Monday, November 19, 2007

Lead us into temptation, by James B. Twitchell

Lead us into temptation, by James B. Twitchell

A powerful look at why we are consumers, and what commercial products and their lure mean to us as a society. “Born to shop” is not just a motto; it’s a basis for American lifestyle choices. Twitchell has researched how shopping makes us feel, and how that relates to being part of the group, being safe, and being treated deferentially. I especially enjoyed reading about how people like Tommy Hilfiger scope out what’s happening “on the street” by sending teens out with videocams (cell phones) to report back. Just a reminder: you can relieve stress, be part of the group that you feel closest to, leave with a pile of things that excite and delight you, and not spend a dime by visiting the library to “shop.”

2 comments:

News is Good said...

I fell across this after reading Twitchell's book. I would just like to add that the defining characteristic of the book is that Twitchell immediately and repeatedly denounces all those who say that consumerism is fake (e.g. it is foisted on us and doesn't make us happy) and says that, in the reverse, consumerism is what we want and does make us happy.

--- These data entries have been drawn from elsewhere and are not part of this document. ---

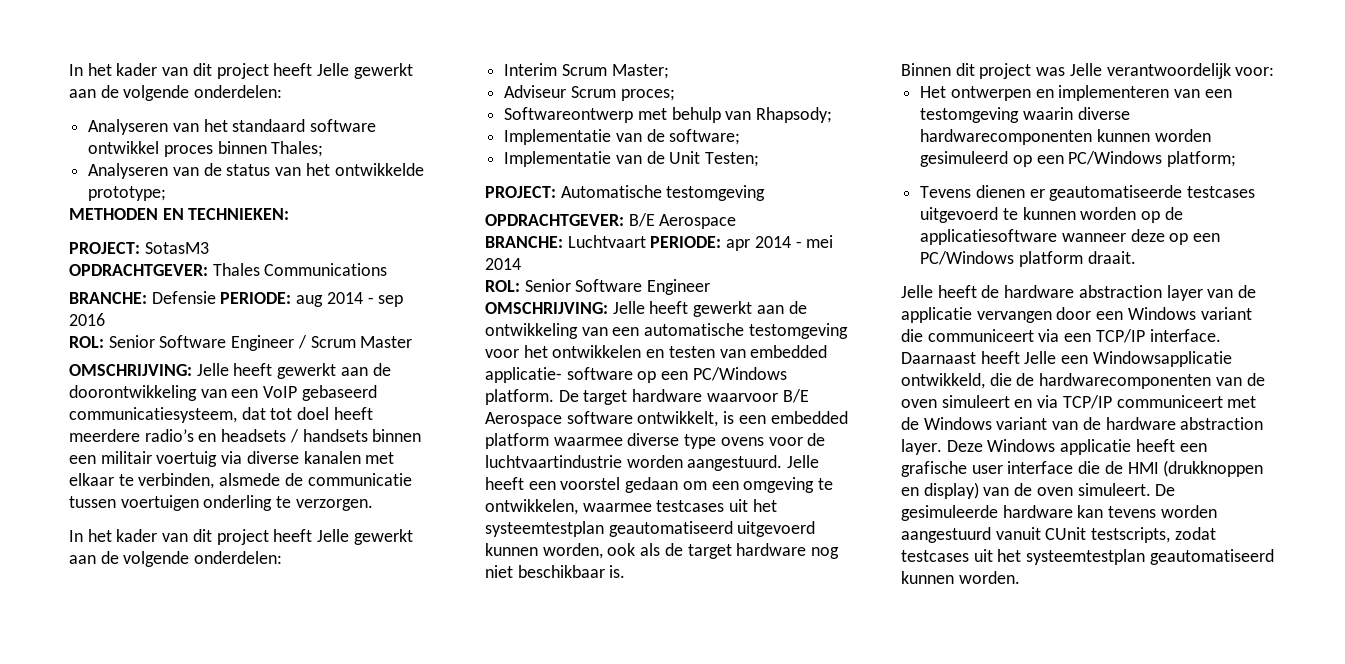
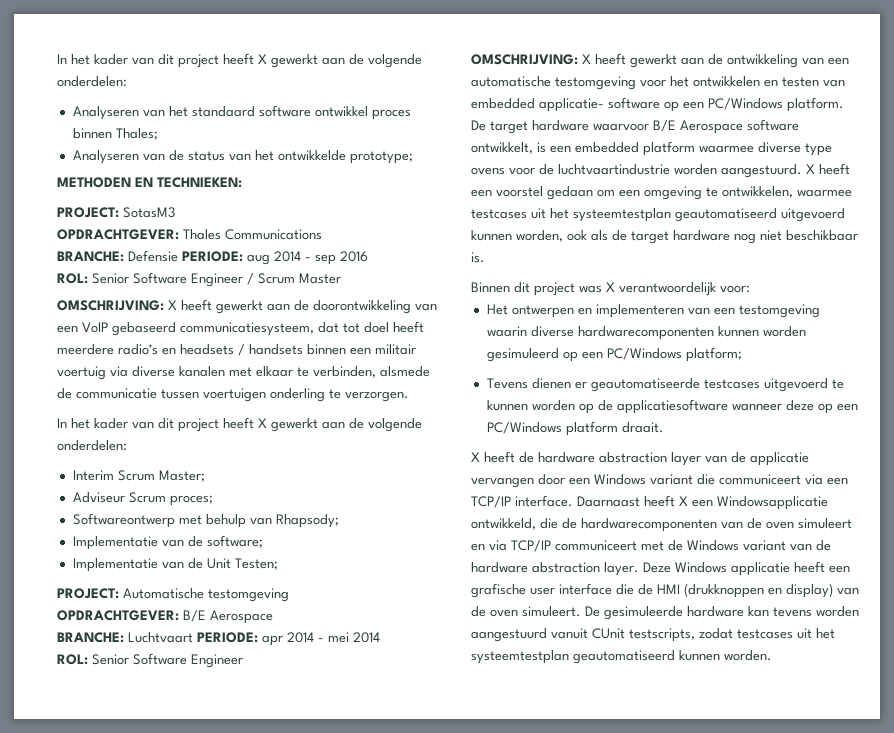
[69,63,350,79] In het kader van dit project heeft Jelle -> [57,53,267,68] In het kader van dit project heeft X
[196,363,229,376] Jelle -> [168,300,177,310] X
[317,529,350,542] Jelle -> [258,418,267,428] X
[612,301,645,314] Jelle -> [582,54,591,64] X
[787,455,820,468] Jelle -> [806,164,815,174] X
[1069,63,1102,76] Jelle -> [606,282,615,292] X
[901,285,933,298] Jelle -> [471,452,480,462] X
[1024,351,1057,364] Jelle -> [679,496,688,506] X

He offers no evidence for these claims, and really ends up making the polar opposite case to the ones he has already derided - meaning that he falls prey to his own criticisms. There are plenty of examples of people who consume unhappily. There are plenty of exapmles of people who do not consume happily. He does not attempt to explain these (except to villify such people). While it must be accepted that many people do want to consume, he does not stop to consider whether people can want what is actually not in their best interests.

He ends up by buying an expensive car, saying that he enjoyed this consumerism and did it knowing fully well what was happening, yet says that now he wants to buy a new one. It is hard to figure out whether he really enjoyed the consumerism of buying a car or is saying he did for the book.

News is Good said...

May I also add, further to my previous comment, that Twitchell argues elsewhere that materialism and consuming is better than religion ("The great con game when we had very few things was the promised pie in the sky", by which he means we used to suffer in poverty because we believed in God):

"Really, what's happened is that we've moved all those promises down here into this world. I don't know if this works or not. But who cares whether it works. We believe it works. We think things make us happy. My personal view is probably .0001 percent of that is true."
http://www.stayfreemagazine.org/archives/16/twitchell2.html

Twitchell's defence of consuming and materialism is that, "hey, it's 0.0001 more truthful than religion". Not the sort of truthfulness quantity I expect to get from life.